PROBLEM DETAILS
Locate each line below that includes "wall" and reproduce it.
----
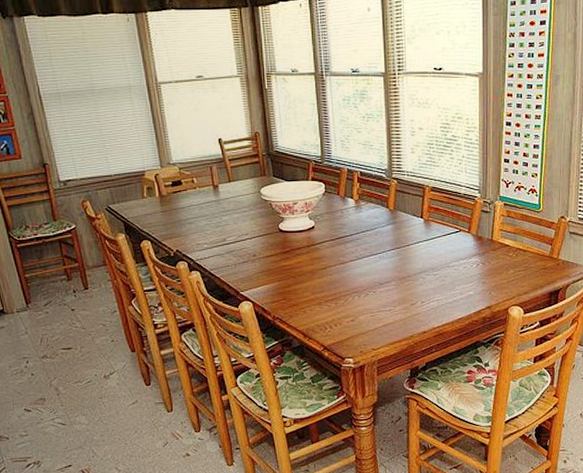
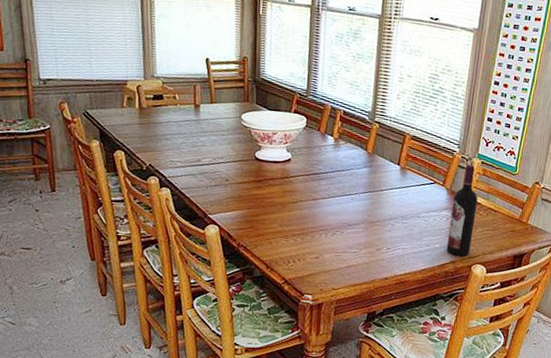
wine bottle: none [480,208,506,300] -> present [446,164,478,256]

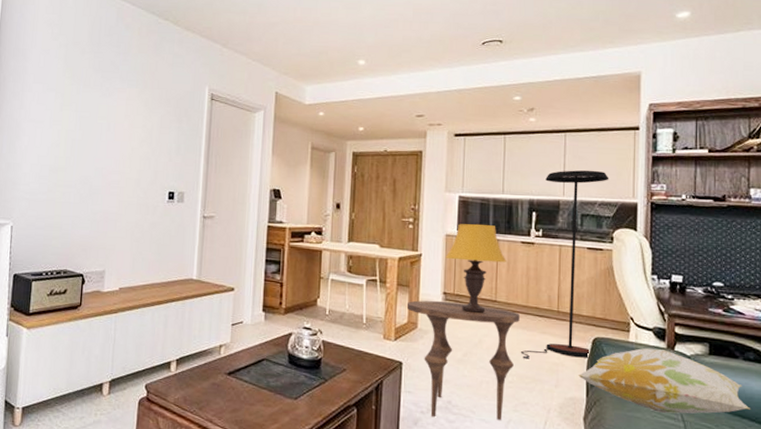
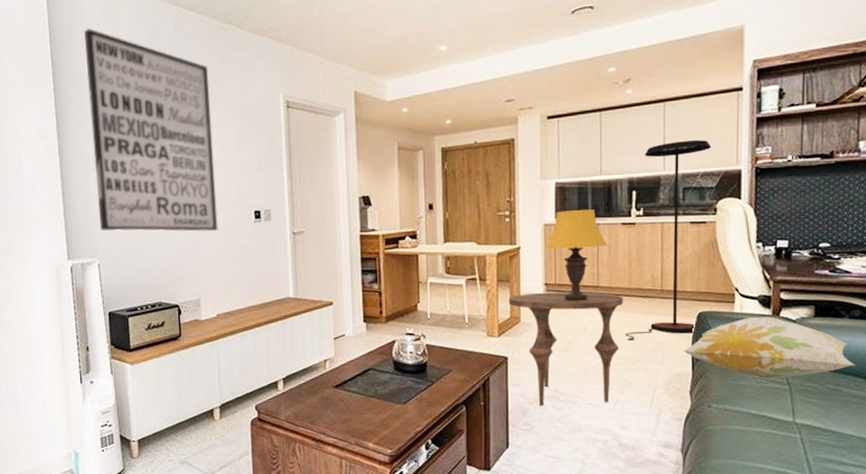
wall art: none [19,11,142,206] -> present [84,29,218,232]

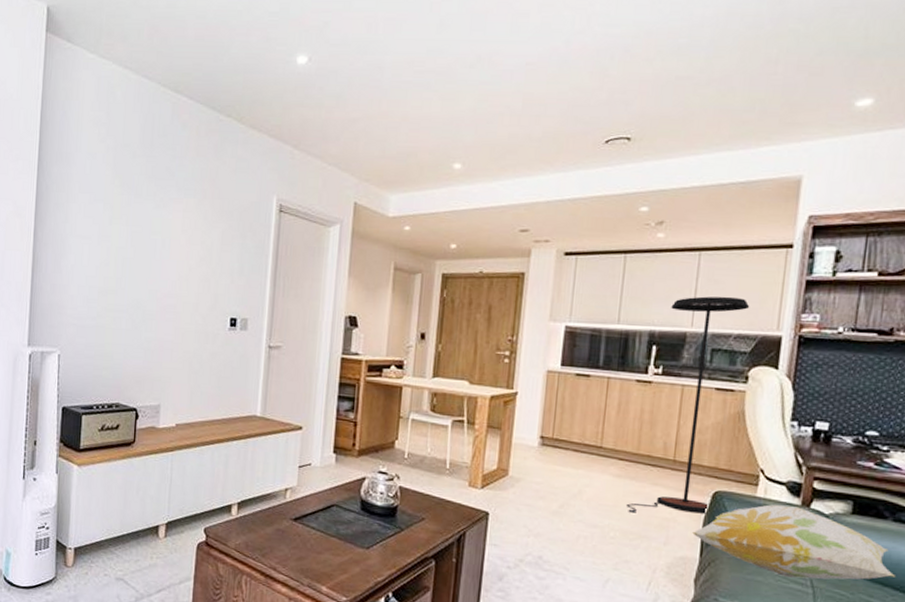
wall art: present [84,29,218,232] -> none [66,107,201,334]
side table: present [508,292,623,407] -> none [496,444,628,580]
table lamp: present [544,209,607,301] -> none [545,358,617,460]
----
EXERCISE RESPONSE
wall art: none [19,11,142,206] -> present [84,29,218,232]
wall art: present [84,29,218,232] -> none [66,107,201,334]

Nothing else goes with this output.